Inoltre, il blocco dell’educazione scolastica ha inciso sulle attività di informazione e prevenzione rivolte alle donne, in particolare per la prevenzione di gravidanze e di mutilazioni genitali. In quest’ultimo caso, le continue chiusure e la situazione catastrofica in alcuni paesi, hanno impedito di attivisti che si battono contro le pratiche delle mutilazioni genitali di portar svolgere un lavoro di divulgazione sui pericoli che tale pratica porta con sé. Così tante famiglie hanno approfittato di tale situazione per operare l’infibulazione alle proprie figlie, senza restrizioni e controlli.

Secondo l’Organizzazione Mondiale della Sanità (OMS) sarebbero oltre 200milioni le donne al mondo ad aver subito l’infibulazione, mentre, sono circa 3 milioni le bambine che rischiano ogni anno di subire tale pratica sulla loro pelle. Ricordiamo infatti che tale pratica viene tramandata di madre in figlia e rappresenta un grave pericolo per chi la subisce, a causa delle alte probabilità di contrarre gravi infezioni, che, possono portare alla morte.

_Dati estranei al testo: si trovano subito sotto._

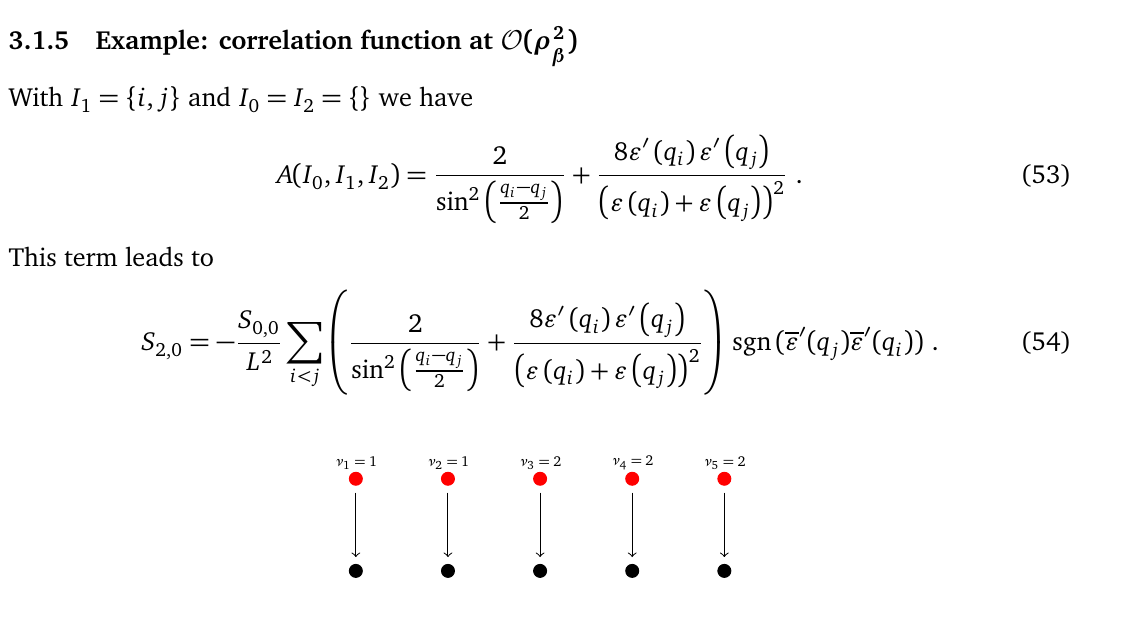
Figure 3: Sketch of configurations contributing to S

Dal report è inoltre emerso che l’età in cui viene praticata l’infibulazione si è abbassata rispetto a 30 anni fa. Sono dati preoccupanti, ancor di più se si pensa che all’aumento della pratica risulta correlata anche un crescente rischio di dover contrarre un matrimonio precoce. Basti pensare che nella sola zona dell’Africa subsahariana sono 130 milioni le spose bambine.

Dai risultati pubblicati risulta evidente come la pandemia globale abbia avuto una parte di responsabilità nella crescita della violenza contro le donne, di ogni età, in particolare modo nell’ambito familiare. Ma anche di matrimoni forzati e gravidanze.

Possibili soluzioni

Come abbiamo visto, le iniziative dei governi nel vietare prassi violente non hanno avuto i risultati sperati. Dunque, l’unica chance rimane l’investimento di risolse nell’educazione, in particolar modo nei paesi interessati da questo tipo di violenza. La speranza di un reale cambiamento per i diritti femminili è da riporre nelle donne stesse, in particolare modo in quelle delle nuove generazioni che avranno il difficile compito di battersi perché pratica di questo genere vengano definitivamente cancellate. Come ha sottolineato Poonam Muttreja, il direttore esecutivo del Popular Fund Dell’India:

“Con un maggiore accesso all’alfabetizzazione e all’istruzione…le ragazze si stanno affermando e stanno prendendo in mano le redini della loro vita, e in futuro svolgeranno un ruolo fondamentale nella crescita e nello sviluppo del Paese”

Un dato importante che emerge è che alla crescita del livello di istruzione di una donna si abbassa la probabilità che subisca violenze.